**Activity:** Give back exactly the lines of the entries below from the line with "on eliminating the" to the line with "Explanatory variables", inclusive, and only those.

[Page images and extracted text]
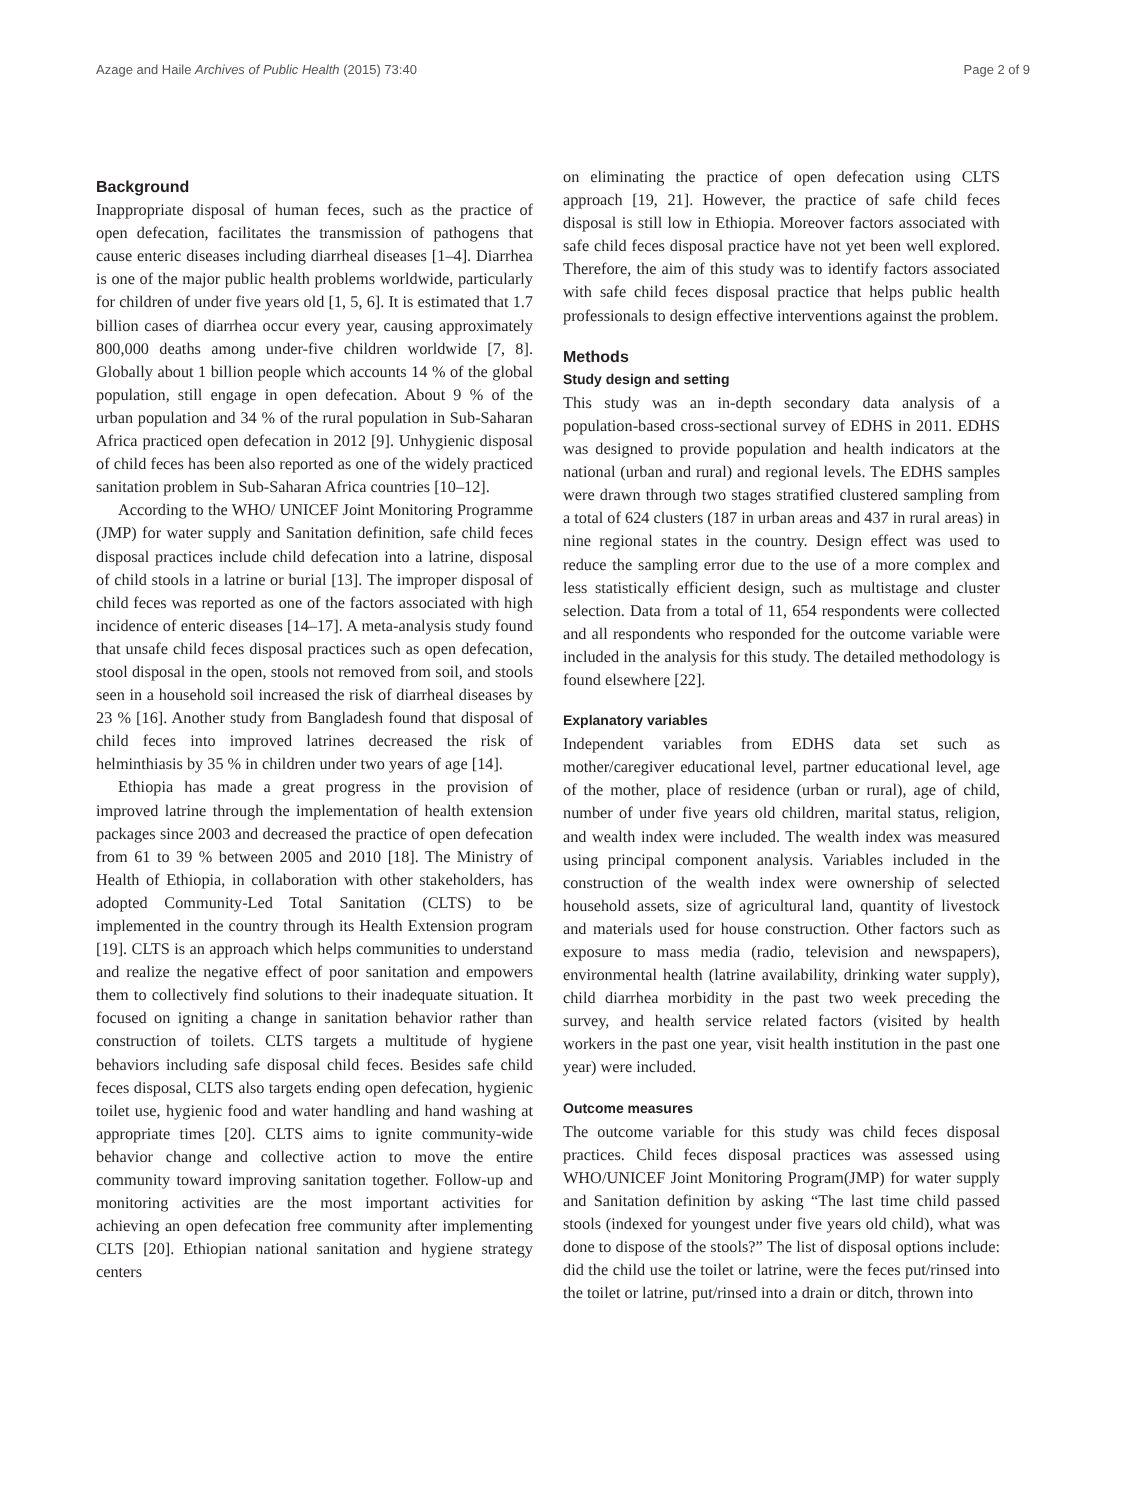Azage and Haile Archives of Public Health (2015) 73:40 Page 2 of 9
Background
Inappropriate disposal of human feces, such as the practice of open defecation, facilitates the transmission of pathogens that cause enteric diseases including diarrheal diseases [1–4]. Diarrhea is one of the major public health problems worldwide, particularly for children of under five years old [1, 5, 6]. It is estimated that 1.7 billion cases of diarrhea occur every year, causing approximately 800,000 deaths among under-five children worldwide [7, 8]. Globally about 1 billion people which accounts 14 % of the global population, still engage in open defecation. About 9 % of the urban population and 34 % of the rural population in Sub-Saharan Africa practiced open defecation in 2012 [9]. Unhygienic disposal of child feces has been also reported as one of the widely practiced sanitation problem in Sub-Saharan Africa countries [10–12].
According to the WHO/ UNICEF Joint Monitoring Programme (JMP) for water supply and Sanitation definition, safe child feces disposal practices include child defecation into a latrine, disposal of child stools in a latrine or burial [13]. The improper disposal of child feces was reported as one of the factors associated with high incidence of enteric diseases [14–17]. A meta-analysis study found that unsafe child feces disposal practices such as open defecation, stool disposal in the open, stools not removed from soil, and stools seen in a household soil increased the risk of diarrheal diseases by 23 % [16]. Another study from Bangladesh found that disposal of child feces into improved latrines decreased the risk of helminthiasis by 35 % in children under two years of age [14].
Ethiopia has made a great progress in the provision of improved latrine through the implementation of health extension packages since 2003 and decreased the practice of open defecation from 61 to 39 % between 2005 and 2010 [18]. The Ministry of Health of Ethiopia, in collaboration with other stakeholders, has adopted Community-Led Total Sanitation (CLTS) to be implemented in the country through its Health Extension program [19]. CLTS is an approach which helps communities to understand and realize the negative effect of poor sanitation and empowers them to collectively find solutions to their inadequate situation. It focused on igniting a change in sanitation behavior rather than construction of toilets. CLTS targets a multitude of hygiene behaviors including safe disposal child feces. Besides safe child feces disposal, CLTS also targets ending open defecation, hygienic toilet use, hygienic food and water handling and hand washing at appropriate times [20]. CLTS aims to ignite community-wide behavior change and collective action to move the entire community toward improving sanitation together. Follow-up and monitoring activities are the most important activities for achieving an open defecation free community after implementing CLTS [20]. Ethiopian national sanitation and hygiene strategy centers
on eliminating the practice of open defecation using CLTS approach [19, 21]. However, the practice of safe child feces disposal is still low in Ethiopia. Moreover factors associated with safe child feces disposal practice have not yet been well explored. Therefore, the aim of this study was to identify factors associated with safe child feces disposal practice that helps public health professionals to design effective interventions against the problem.
Methods
Study design and setting
This study was an in-depth secondary data analysis of a population-based cross-sectional survey of EDHS in 2011. EDHS was designed to provide population and health indicators at the national (urban and rural) and regional levels. The EDHS samples were drawn through two stages stratified clustered sampling from a total of 624 clusters (187 in urban areas and 437 in rural areas) in nine regional states in the country. Design effect was used to reduce the sampling error due to the use of a more complex and less statistically efficient design, such as multistage and cluster selection. Data from a total of 11, 654 respondents were collected and all respondents who responded for the outcome variable were included in the analysis for this study. The detailed methodology is found elsewhere [22].
Explanatory variables
Independent variables from EDHS data set such as mother/caregiver educational level, partner educational level, age of the mother, place of residence (urban or rural), age of child, number of under five years old children, marital status, religion, and wealth index were included. The wealth index was measured using principal component analysis. Variables included in the construction of the wealth index were ownership of selected household assets, size of agricultural land, quantity of livestock and materials used for house construction. Other factors such as exposure to mass media (radio, television and newspapers), environmental health (latrine availability, drinking water supply), child diarrhea morbidity in the past two week preceding the survey, and health service related factors (visited by health workers in the past one year, visit health institution in the past one year) were included.
Outcome measures
The outcome variable for this study was child feces disposal practices. Child feces disposal practices was assessed using WHO/UNICEF Joint Monitoring Program(JMP) for water supply and Sanitation definition by asking “The last time child passed stools (indexed for youngest under five years old child), what was done to dispose of the stools?” The list of disposal options include: did the child use the toilet or latrine, were the feces put/rinsed into the toilet or latrine, put/rinsed into a drain or ditch, thrown into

**Result for this task:**
on eliminating the practice of open defecation using CLTS approach [19, 21]. However, the practice of safe child feces disposal is still low in Ethiopia. Moreover factors associated with safe child feces disposal practice have not yet been well explored. Therefore, the aim of this study was to identify factors associated with safe child feces disposal practice that helps public health professionals to design effective interventions against the problem.
Methods
Study design and setting
This study was an in-depth secondary data analysis of a population-based cross-sectional survey of EDHS in 2011. EDHS was designed to provide population and health indicators at the national (urban and rural) and regional levels. The EDHS samples were drawn through two stages stratified clustered sampling from a total of 624 clusters (187 in urban areas and 437 in rural areas) in nine regional states in the country. Design effect was used to reduce the sampling error due to the use of a more complex and less statistically efficient design, such as multistage and cluster selection. Data from a total of 11, 654 respondents were collected and all respondents who responded for the outcome variable were included in the analysis for this study. The detailed methodology is found elsewhere [22].
Explanatory variables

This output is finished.